Which is why talking to actual people as a way to get some perspective is helpful. Last summer we found a guy named Don Holzschuh, he’s a truck driver out in the Midwest. We’ve stayed in touch.

Mr. Holzschuh, good to talk to you again.

Don Holzschuh: Hi, good to talk to you again. Thanks for calling.

Ryssdal: Where did we track you down this time?

Holzschuh: I’m in St. Paul, Minn.

Ryssdal: Pulled over on the side of the highway someplace on I-35, or no?

Holzschuh: Well I’m in the truckyard. I’m about ready to go home.

Ryssdal: So how are things?

Holzschuh: Not too bad. You know, it’s trotting along.

Ryssdal: That doesn’t sound ‘not too bad.’ That sounds more bad than not too bad.

Holzschuh: It’s food and fuel. The fuel jumped up quite a bit; it’s levelled off right now. But the food is just, going to the grocery store is almost having a heart attack. Have to take my banker along with me.

Ryssdal: It’s funny because if you talk to central bankers like us, like Ben Bernanke — you listen to him and he says, ‘yeah, inflation’s fine in this country, there’s really no inflation, especially if you don’t count food and fuel.’

Holzschuh: Well, that’s what most people buy, is food and fuel. That’s how they turn their paycheck if it doesn’t go that far. How many people are going on food stamps? It’s just trying to get by.

Ryssdal: What about people you meet out on the road? You know, the people whose hardware stores you deliver to or people you talk to you at the truck stops? What do they say?

Holzschuh: Well, I ask them all, ‘What do you think about how the economy’s doing?’ and they just say, ‘It sucks.’ That’s it. I hate to be the guy at the end of the bar, but it just sucks.

Ryssdal: You know, it’s always so interesting to talk to you because this sense I get from you and the actual economy out there is so disconnected from what you see on Wall Street and what you hear politicians saying about how things are getting better. It’s just always eye-opening.

Holzschuh: It’s just normal in my area. I don’t know different regions or the type of work that’s been getting better. But for us, that’s like sitting on the ground. It’s just the same. It’s not getting any better and it’s getting a little more difficult with food going up and fuel. And people who have to drive to work every day, I feel sorry for them.
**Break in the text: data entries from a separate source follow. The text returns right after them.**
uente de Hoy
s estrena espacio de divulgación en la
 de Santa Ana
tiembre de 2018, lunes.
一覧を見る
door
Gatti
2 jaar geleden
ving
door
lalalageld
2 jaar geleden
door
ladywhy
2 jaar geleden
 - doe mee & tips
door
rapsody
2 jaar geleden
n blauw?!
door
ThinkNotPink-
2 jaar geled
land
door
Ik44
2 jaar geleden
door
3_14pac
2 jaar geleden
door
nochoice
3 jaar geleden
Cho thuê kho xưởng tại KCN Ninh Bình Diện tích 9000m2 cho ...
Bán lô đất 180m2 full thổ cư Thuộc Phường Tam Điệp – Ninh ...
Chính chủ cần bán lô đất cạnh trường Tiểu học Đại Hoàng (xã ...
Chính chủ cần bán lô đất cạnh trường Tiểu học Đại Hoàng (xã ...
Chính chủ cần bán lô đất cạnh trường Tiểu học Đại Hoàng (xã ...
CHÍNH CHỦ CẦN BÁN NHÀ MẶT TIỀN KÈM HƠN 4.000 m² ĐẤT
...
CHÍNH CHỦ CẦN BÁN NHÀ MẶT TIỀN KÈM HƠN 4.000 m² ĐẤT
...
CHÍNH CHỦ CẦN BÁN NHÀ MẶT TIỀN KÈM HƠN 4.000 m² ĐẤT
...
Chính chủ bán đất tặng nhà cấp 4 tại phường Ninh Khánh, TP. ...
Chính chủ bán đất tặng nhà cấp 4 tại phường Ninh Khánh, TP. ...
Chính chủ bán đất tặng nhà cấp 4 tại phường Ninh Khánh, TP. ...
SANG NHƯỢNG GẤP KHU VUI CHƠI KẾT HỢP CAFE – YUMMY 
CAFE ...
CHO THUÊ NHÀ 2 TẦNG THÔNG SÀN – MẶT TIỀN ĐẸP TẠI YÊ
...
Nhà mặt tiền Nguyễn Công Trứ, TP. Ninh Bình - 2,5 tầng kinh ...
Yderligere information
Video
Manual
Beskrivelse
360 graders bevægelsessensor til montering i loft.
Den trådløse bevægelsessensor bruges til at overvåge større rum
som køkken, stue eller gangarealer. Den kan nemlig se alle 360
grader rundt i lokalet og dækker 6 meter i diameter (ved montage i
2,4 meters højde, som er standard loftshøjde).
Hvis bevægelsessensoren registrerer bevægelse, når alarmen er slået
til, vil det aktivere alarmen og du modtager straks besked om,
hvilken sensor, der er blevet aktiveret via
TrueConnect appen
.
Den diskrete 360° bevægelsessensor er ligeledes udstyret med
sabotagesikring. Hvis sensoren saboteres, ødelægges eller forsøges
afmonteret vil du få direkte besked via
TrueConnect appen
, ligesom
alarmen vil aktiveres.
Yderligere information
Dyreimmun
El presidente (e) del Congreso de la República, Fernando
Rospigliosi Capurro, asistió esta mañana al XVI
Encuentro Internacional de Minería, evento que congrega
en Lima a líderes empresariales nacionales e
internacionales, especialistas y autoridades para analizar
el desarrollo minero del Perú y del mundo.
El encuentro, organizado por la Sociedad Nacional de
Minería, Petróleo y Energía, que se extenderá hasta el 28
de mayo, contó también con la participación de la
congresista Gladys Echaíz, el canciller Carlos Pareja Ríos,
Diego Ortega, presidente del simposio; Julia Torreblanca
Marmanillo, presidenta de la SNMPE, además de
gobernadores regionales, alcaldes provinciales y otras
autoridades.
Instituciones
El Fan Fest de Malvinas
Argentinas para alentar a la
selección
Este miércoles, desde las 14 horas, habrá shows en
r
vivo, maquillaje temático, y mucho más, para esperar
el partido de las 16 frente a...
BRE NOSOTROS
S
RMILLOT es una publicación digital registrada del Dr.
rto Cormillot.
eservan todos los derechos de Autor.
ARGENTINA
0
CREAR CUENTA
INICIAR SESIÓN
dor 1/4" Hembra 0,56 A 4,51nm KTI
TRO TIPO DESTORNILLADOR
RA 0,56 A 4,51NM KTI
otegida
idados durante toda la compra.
Ryssdal: You sound almost resigned to this, like it’s not ever going to get better.

Holzschuh: Well, I’m not going to commit suicide, but I just don’t see anything that’s happening. Something that’s hopeful in the future for the economy.

Ryssdal: Do you get the sense that people who are in charge of making these kinds of decisions in this country get that?

Holzschuh: No, they don’t get it. No, they make a lot of money. They don’t see us.

Ryssdal: Don Holzschuh, got him in St. Paul, Minn., this time.

Holzschuh: I’ll give you the horn.

Horn noise

Ryssdal: Makes it all worthwhile, man, makes it all worthwhile. Have a great day.

Holzschuh: Thanks a lot, I appreciate it.